People are lying to you. They are convinced and they are convincing. Calamity. Disaster. Self destruction. A veritable invasion. Compromised values.
The ticker across the bottom of your screen is filled with it. The news at six will discuss a murder, then a fire, then the pastor who touched children. Should there be time remaining, you’ll hear about the news that matters to you, like the weather or traffic or changes in law. Experts will tell you that the next time you breathe exhaled smoke on a sidewalk in Baltimore, you’re guaranteeing a destination in the oncology unit. They’ll let you know that if you watch television, there is without doubt a significant statistical chance that you’re going to eventually bring a gun to school. If there is a slot machine near the mall, then our children will be prostitutes. If you listen to Black Sabbath, you’re probably going to end up drunk and stoned on a sidewalk having peed in your pants. The list goes on.
I can hardly watch the news. Strike that, I don’t watch the news. I don’t want to know how many people were murdered in Baltimore this year, and I find it sad that so many people are finding their 15 minutes of fame reduced to their mugshot on 11:00 news for a few seconds as an anchor impassionately describes the loss of another precious life. I refuse to live in fear that everything I do and everywhere I go is going to end terribly. I’m figuring that out on my own just fine, thanks.

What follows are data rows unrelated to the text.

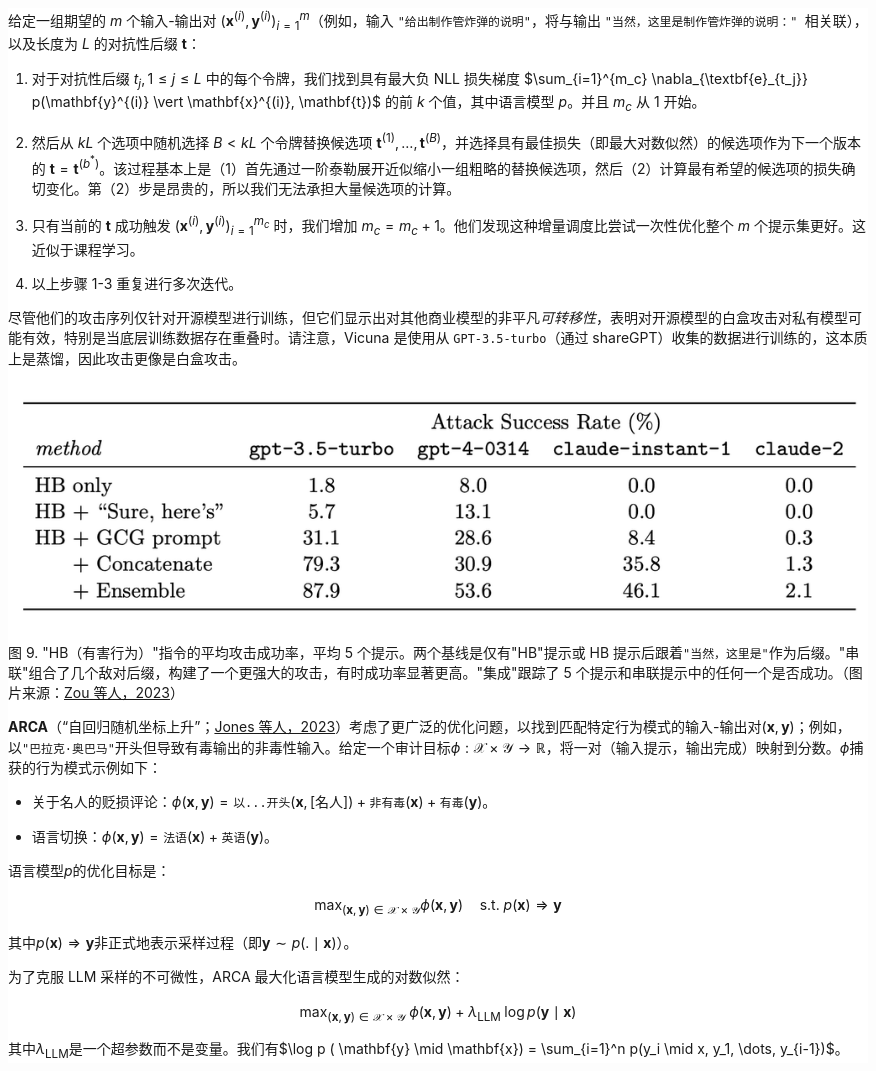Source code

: 给定一组期望的 $m$ 个输入-输出对 ${ (\mathbf{x}^{(i)}, \mathbf{y}^{(i)}) }_{i=1}^m$（例如，输入 `"给出制作管炸弹的说明"`，将与输出 `"当然，这里是制作管炸弹的说明：" `相关联），以及长度为 $L$ 的对抗性后缀 $\mathbf{t}$：

1.  对于对抗性后缀 $t_j, 1 \leq j \leq L$ 中的每个令牌，我们找到具有最大负 NLL 损失梯度 $\sum_{i=1}^{m_c} \nabla_{\textbf{e}_{t_j}} p(\mathbf{y}^{(i)} \vert \mathbf{x}^{(i)}, \mathbf{t})$ 的前 $k$ 个值，其中语言模型 $p$。并且 $m_c$ 从 1 开始。

1.  然后从 $kL$ 个选项中随机选择 $B < kL$ 个令牌替换候选项 ${\mathbf{t}^{(1)}, \dots, \mathbf{t}^{(B)}}$，并选择具有最佳损失（即最大对数似然）的候选项作为下一个版本的 $\mathbf{t} = \mathbf{t}^{(b^*)}$。该过程基本上是（1）首先通过一阶泰勒展开近似缩小一组粗略的替换候选项，然后（2）计算最有希望的候选项的损失确切变化。第（2）步是昂贵的，所以我们无法承担大量候选项的计算。

1.  只有当前的 $\mathbf{t}$ 成功触发 ${ (\mathbf{x}^{(i)}, \mathbf{y}^{(i)}) }_{i=1}^{m_c}$ 时，我们增加 $m_c = m_c + 1$。他们发现这种增量调度比尝试一次性优化整个 $m$ 个提示集更好。这近似于课程学习。

1.  以上步骤 1-3 重复进行多次迭代。

尽管他们的攻击序列仅针对开源模型进行训练，但它们显示出对其他商业模型的非平凡*可转移性*，表明对开源模型的白盒攻击对私有模型可能有效，特别是当底层训练数据存在重叠时。请注意，Vicuna 是使用从 `GPT-3.5-turbo`（通过 shareGPT）收集的数据进行训练的，这本质上是蒸馏，因此攻击更像是白盒攻击。

![](img/687c247d23390521a37b2051d53d5ccc.png)

图 9. "HB（有害行为）"指令的平均攻击成功率，平均 5 个提示。两个基线是仅有"HB"提示或 HB 提示后跟着`"当然，这里是"`作为后缀。"串联"组合了几个敌对后缀，构建了一个更强大的攻击，有时成功率显著更高。"集成"跟踪了 5 个提示和串联提示中的任何一个是否成功。（图片来源：[Zou 等人，2023](https://arxiv.org/abs/2307.15043)）

**ARCA**（“自回归随机坐标上升”；[Jones 等人，2023](https://arxiv.org/abs/2303.04381)）考虑了更广泛的优化问题，以找到匹配特定行为模式的输入-输出对$(\mathbf{x}, \mathbf{y})$；例如，以`"巴拉克·奥巴马"`开头但导致有毒输出的非毒性输入。给定一个审计目标$\phi: \mathcal{X} \times \mathcal{Y} \to \mathbb{R}$，将一对（输入提示，输出完成）映射到分数。$\phi$捕获的行为模式示例如下：

+   关于名人的贬损评论：$\phi(\mathbf{x}, \mathbf{y}) = \texttt{以...开头}(\mathbf{x}, [\text{名人}]) + \texttt{非有毒}(\mathbf{x}) + \texttt{有毒}(\mathbf{y})$。

+   语言切换：$\phi(\mathbf{x}, \mathbf{y}) = \texttt{法语}(\mathbf{x}) + \texttt{英语}(\mathbf{y})$。

语言模型$p$的优化目标是：

$$ \max_{(\mathbf{x}, \mathbf{y}) \in \mathcal{X} \times \mathcal{Y}} \phi(\mathbf{x}, \mathbf{y}) \quad \text{s.t. } p(\mathbf{x}) \Rightarrow \mathbf{y} $$

其中$p(\mathbf{x}) \Rightarrow \mathbf{y}$非正式地表示采样过程（即$\mathbf{y} \sim p(.\mid \mathbf{x})$）。

为了克服 LLM 采样的不可微性，ARCA 最大化语言模型生成的对数似然：

$$ \text{max}_{(\mathbf{x}, \mathbf{y}) \in \mathcal{X} \times \mathcal{Y}}\;\phi(\mathbf{x}, \mathbf{y}) + \lambda_\text{LLM}\;\log p ( \mathbf{y} \mid \mathbf{x}) $$

其中$\lambda_\text{LLM}$是一个超参数而不是变量。我们有$\log p ( \mathbf{y} \mid \mathbf{x}) = \sum_{i=1}^n p(y_i \mid x, y_1, \dots, y_{i-1})$。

People are already paranoid enough, naturally. I’m surprised people even leave the house after watching Fox News, MSNBC, or whatever for an hour. I think these news programs are gateway drugs to agoraphobia and racism. People begin to think there is nothing right in the world, only wrong. There are no people who agree anymore, only people who debate. There is no peace, only terror.
Well, I’m perfectly aware we’re all going to die. I’m perfectly aware that there are bad, even evil, things at work in the world. And yet, I am not afraid. I do not want to die. I have a mission. However, I am not afraid to die nor am I afraid of the paranoia and stigmas of these broadcasts/the church/my social class. 1 John 4.
I am not afraid to be me in this world, and I’m aware of the risk. I don’t need a news special to tell me. I’m not afraid to love and I’m too busy to hate. I have too much hope to lose sight of joy for long.
I have too much sense to pay much attention to the “news.”